Q: The linebackers you drafted all have different physical skills but they all seem to have football intelligence in common. How important do you think that trait is?

BB: I think it's important. If the player doesn't have the right assignment or doesn't know what to do then it's hard for him to do the right thing. Physical talent is great but at this level pretty much everyone has a pretty high degree of talent. Some more than others but everyone has quite a bit or else they wouldn't even be here. I think it's important knowing what to do, learn it, understand how and when formations change. Understand when the offense runs different plays how they can end up in other spots and have other responsibilities. Like I said, when a formation changes, or the way a play develops they end up actually playing someone else's spot in certain situations. Where the offense kind of forces you into a different position. I think all or that is knowing what to do and being able to grasp the concepts, being flexible and transfer those onto the field in game situations. That's what makes good players great.

Q: Will [Shawn] Crable have it?

BB: We only have had one practice. We will see how it goes but everyone will be able to do it. Everyone we brought in here will be able to do it and all of our players. It is something you have to work on. It's not something one person can work on and complete individually. They have to do it collectively with their teammates and they all have to be on the same page. It's not like we are running a 4-40 race. Everyone has teammates around them and communication to make. If you do this, I do that. If you do something else than it changes what I do a little bit. That is a big part of it too, not just what you're supposed to do. You have to be balanced and consistent with what your teammates doing.

Q: Is there a fine line between getting them on the same page and whether or not they can handle a lot of information?

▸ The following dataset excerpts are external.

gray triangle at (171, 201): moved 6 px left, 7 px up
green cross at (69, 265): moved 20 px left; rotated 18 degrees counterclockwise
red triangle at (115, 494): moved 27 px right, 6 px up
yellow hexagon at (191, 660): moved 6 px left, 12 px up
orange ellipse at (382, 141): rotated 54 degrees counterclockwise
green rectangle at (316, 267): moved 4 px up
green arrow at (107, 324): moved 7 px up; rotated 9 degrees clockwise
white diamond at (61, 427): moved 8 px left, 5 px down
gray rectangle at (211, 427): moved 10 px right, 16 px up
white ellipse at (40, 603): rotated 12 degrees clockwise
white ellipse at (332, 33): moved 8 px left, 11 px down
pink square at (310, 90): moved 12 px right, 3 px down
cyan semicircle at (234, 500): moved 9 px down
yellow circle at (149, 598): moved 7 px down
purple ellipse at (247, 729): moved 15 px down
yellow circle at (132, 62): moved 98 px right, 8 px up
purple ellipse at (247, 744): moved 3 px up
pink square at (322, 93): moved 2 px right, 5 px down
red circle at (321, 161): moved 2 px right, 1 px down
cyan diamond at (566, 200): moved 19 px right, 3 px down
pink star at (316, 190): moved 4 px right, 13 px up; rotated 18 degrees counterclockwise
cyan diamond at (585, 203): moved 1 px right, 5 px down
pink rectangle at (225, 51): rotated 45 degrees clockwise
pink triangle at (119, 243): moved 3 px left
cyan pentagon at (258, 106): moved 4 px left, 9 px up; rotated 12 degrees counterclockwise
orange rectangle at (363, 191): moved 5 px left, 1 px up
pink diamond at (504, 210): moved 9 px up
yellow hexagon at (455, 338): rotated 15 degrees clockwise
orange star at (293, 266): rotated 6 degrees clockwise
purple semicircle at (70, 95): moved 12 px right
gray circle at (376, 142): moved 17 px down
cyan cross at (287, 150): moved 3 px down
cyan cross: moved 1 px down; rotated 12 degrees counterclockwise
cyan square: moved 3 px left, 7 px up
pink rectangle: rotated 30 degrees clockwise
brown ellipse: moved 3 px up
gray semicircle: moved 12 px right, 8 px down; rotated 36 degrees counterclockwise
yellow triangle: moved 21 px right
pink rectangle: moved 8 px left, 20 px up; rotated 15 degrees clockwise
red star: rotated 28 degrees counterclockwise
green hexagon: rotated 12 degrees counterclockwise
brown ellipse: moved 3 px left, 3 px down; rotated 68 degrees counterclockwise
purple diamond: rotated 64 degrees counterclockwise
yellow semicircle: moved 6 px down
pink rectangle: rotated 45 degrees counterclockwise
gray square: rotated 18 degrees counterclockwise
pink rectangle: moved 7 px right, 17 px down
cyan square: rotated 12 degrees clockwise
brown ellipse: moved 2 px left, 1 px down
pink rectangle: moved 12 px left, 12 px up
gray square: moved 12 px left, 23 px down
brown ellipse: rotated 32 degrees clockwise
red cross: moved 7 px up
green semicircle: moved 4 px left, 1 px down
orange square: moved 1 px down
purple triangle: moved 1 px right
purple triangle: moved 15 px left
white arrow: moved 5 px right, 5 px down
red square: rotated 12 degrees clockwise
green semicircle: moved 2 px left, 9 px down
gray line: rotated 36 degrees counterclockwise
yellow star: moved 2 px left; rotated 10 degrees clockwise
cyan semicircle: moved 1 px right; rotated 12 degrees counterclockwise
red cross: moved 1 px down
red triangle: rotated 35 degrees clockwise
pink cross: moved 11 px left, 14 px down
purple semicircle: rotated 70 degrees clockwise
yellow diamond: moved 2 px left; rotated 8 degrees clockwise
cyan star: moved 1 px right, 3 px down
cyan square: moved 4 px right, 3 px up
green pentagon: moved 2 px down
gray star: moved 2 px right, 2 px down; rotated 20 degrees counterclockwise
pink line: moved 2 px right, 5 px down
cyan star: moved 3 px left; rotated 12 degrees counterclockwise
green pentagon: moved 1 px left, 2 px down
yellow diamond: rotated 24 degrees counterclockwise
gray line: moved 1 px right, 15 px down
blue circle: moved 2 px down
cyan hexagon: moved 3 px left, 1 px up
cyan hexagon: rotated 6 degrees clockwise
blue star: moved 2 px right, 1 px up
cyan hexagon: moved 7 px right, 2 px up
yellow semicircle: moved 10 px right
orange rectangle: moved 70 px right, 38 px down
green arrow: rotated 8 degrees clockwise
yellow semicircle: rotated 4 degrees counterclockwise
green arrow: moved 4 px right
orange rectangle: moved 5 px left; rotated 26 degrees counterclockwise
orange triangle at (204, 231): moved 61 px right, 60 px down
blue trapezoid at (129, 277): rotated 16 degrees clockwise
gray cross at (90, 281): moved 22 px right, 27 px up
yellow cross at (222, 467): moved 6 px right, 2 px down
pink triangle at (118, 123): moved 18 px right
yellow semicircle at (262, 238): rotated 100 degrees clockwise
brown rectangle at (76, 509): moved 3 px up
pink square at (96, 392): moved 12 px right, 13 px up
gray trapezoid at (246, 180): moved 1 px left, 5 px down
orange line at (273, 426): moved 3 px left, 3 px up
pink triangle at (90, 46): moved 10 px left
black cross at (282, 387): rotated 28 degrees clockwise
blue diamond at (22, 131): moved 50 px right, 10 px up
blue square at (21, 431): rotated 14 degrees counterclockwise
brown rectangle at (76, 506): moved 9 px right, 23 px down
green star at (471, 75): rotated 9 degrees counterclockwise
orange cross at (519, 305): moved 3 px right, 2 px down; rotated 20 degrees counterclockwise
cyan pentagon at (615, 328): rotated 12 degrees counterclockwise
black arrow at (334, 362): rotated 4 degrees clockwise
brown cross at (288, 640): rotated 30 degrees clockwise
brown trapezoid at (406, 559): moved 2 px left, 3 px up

BB: I think anytime when you put in a teaching schedule, whether it be rookie mini camp, in a spring passing camp, in training camp or during the week where your game planning for a team on Sunday. Based on experience and what the aptitude is of your team as you are able to determine that. You can set up a schedule that is pretty close of what it's going to end up being. As you go along you modify one way or another. Sometimes you see that you're able to move a little faster than you thought and sometimes you need to slow it down a bit. You need to back track and double back and go over some things or clean up some things that are keeping you from moving forward to where you want to be. I think that is always part of the process. You set up a schedule, you start to get on that schedule and then you have to modify it. You always end up modifying it to some degree, one way or another along the way. That's where I'm sure we will be. Until everyone gets on the same page there is really no point in moving ahead if your team is so staggered in their development then you cant ever really function as a team. You will just have a bunch of guys running around out there wearing the same color jersey. You have to drop back to the point where everyone can move in one unit.

Q: On film, how impressive were Wheatley and Slater?

BB: They are both good. They both had a lot of production.

Q: How about their transition?

BB: I will certainly give them an opportunity, we will find out.

Q: How comfortable are you will the current collection of cornerbacks that you have on your roster?

BB: We are always looking to improve our team at any position. We have done that in the past so if we have an opportunity to improve it, we will. We will just have to see what we have.

Q: What caught your eye about Jonathan Stupar of Virginia?

BB: He did a good job at Virginia. He played on the line, blocked on the line of scrimmage. He has pretty good hands, played in a good system, which we know Al [Groh] runs. So we have seen him do a variety of things. I wouldn't say he really falls into the category of a receiving tight end or blocking tight end. He is kind of somewhere in the middle, having skills in both. He is a smart kid who played in a good program.